STATE A — Function already exists. When a request comes in, it executes immediately. A lightweight model identifies intent, and the registered function runs. Fast and cheap.

STATE B — Build the missing function. The registered function doesn't exist, but one can be built. Pepper generates the code itself, validates it in an isolated environment, and automatically registers it into the system. Pepper expands itself without me developing anything. This is the only state where the expensive model (Claude Sonnet) is used — because this is the moment that actually requires real intelligence.

STATE C — A human is needed. Cases Pepper can't handle autonomously. But just saying "I can't do that" isn't acceptable — from the family's perspective, that breaks trust.
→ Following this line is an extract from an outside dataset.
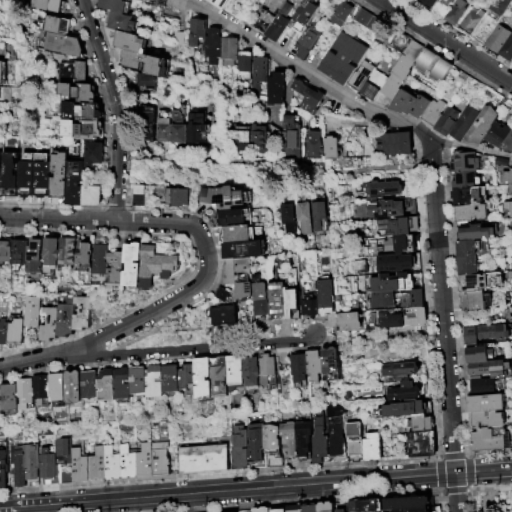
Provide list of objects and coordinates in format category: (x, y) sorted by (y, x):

Say Eunsoo asks: "Pepper, can you make a reservation at a mara tang place on Naver?" and that function doesn't exist yet:

  • Eunsoo gets an immediate response: "I can't do that right now. I'll let you know once your dad sorts it out."
  • A card appears in my chat: what was attempted, what the blocker was, what's needed to resolve it.
  • A GitHub issue is automatically created.
  • Once I resolve it and deploy — Eunsoo hears: "That thing I couldn't do before? I can do it now. Want to try again?"

Failure becomes the input for the next iteration. STATE C is not giving up — it's a stage of growth.


The One Question of Phase 0

Phase 0 is not about building features. It's about validating one thing: Does Pepper's brain actually work?

Gmail integration, calendar, portfolio monitoring — these aren't features. They're a test bed. They're how we verify that STATE A / B / C actually function correctly in practice.

STATE B — the moment Pepper writes its own code — is the real finish line for Phase 0.